May anyone help to explain this code by Jose in Broadway to me?

I am an Elixir novice programmer and reading the source code of Broadway in order to learn the best way of writing Elixir code.

When I am reading the part about Broadway’s Processor, I found out one part that I do not quite understand.

The messages are not passed through the Map (maybe replacing the true value) but with the Process dict. I checked the git history and found that it’s the change made by Jose from a branch named jv-speed-up-ack. Is it faster? Why?

  defp group_by_acknowledger(ackers, messages, key) do
    Enum.reduce(messages, ackers, fn %{acknowledger: {acknowledger, ack_ref, _}} = msg, acc ->
      ack_info = {acknowledger, ack_ref}
      pdict_key = {ack_info, key}
      Process.put(pdict_key, [msg | Process.get(pdict_key, [])])
      Map.put(acc, ack_info, true)
    end)
  end

  defp call_ack({{acknowledger, ack_ref} = ack_info, true}) do
    successful = Process.delete({ack_info, :successful}) || []
    failed = Process.delete({ack_info, :failed}) || []
    acknowledger.ack(ack_ref, Enum.reverse(successful), Enum.reverse(failed))
  end
7 Likes

The code above could be replaced by a map. The only reason we are using the process dictionary is because sometimes we are handling dozens of thousands of events per second, and in this case the map operations start showing up in benchmarks, so we use the mutable process dictionary instead.
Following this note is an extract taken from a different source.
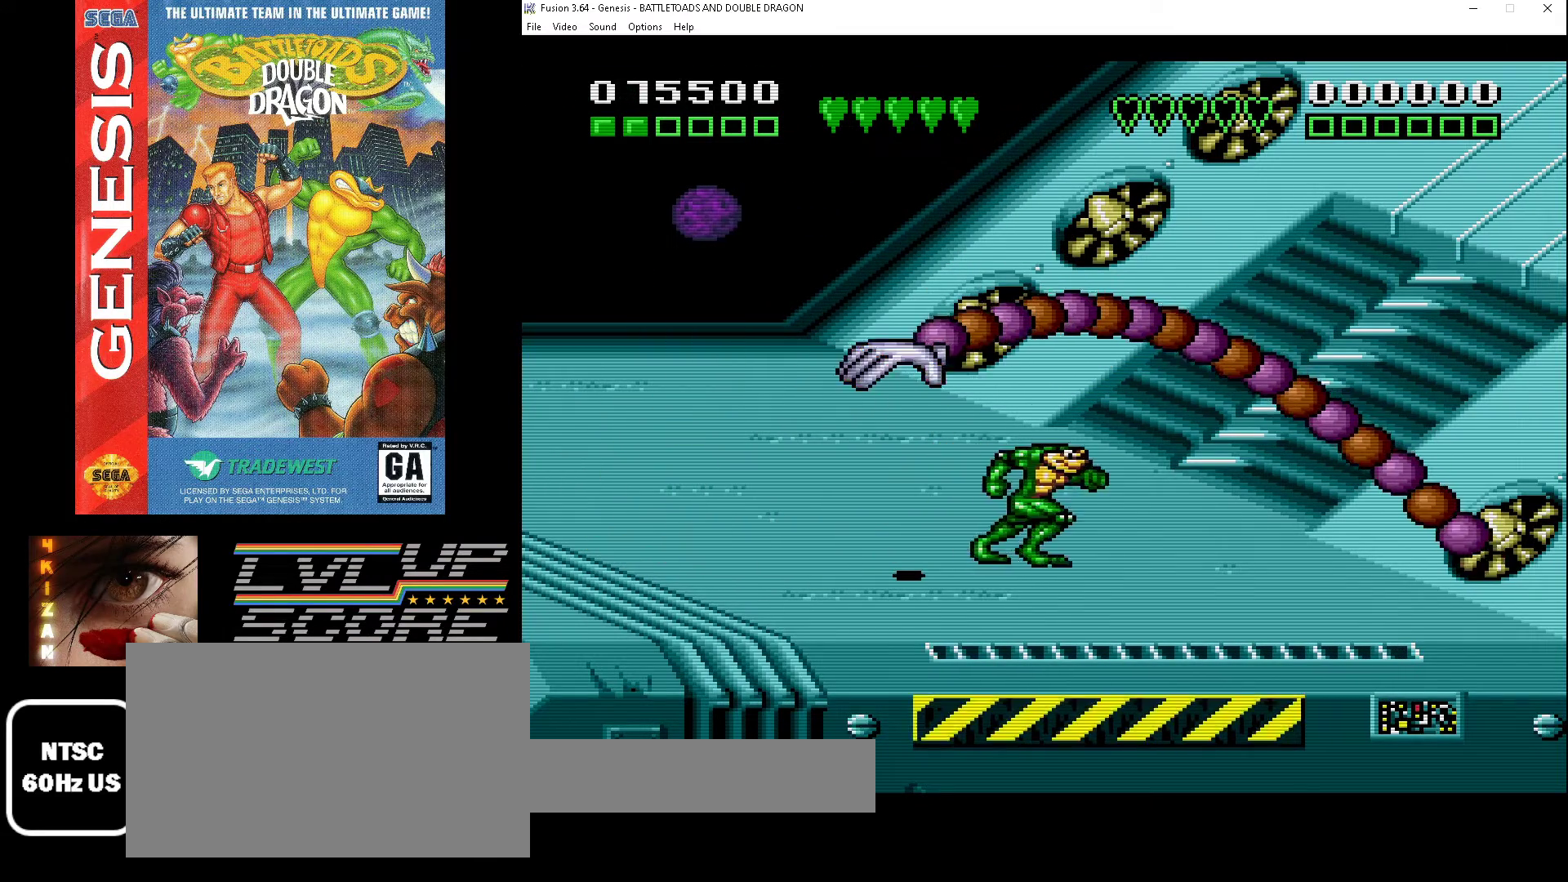
{"buttons": [], "events": [[167, "DPAD_LEFT", "up"]]}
I want to make it clear that people shouldn’t really be doing this in practice unless they benchmark and see an order of magnitude difference. In all my time with Erlang, I had to do this trick only twice, here and on GenStage, and both for the same reason.

19 Likes

Just curious if you tried ETS and how it fared compared to maps and process dictionary?

1 Like

I have not, I think ETS would be more complex than pdict in this case, and offer no benefits.

1 Like

Thanks for the explanation and advice very much. :+1:

If you do not mind, may I know why the Process Dictionary would be faster? As you mentioned that the process dictionary is mutable? Map is not?

Exactly. The process dictionary root key structure is mutable.

1 Like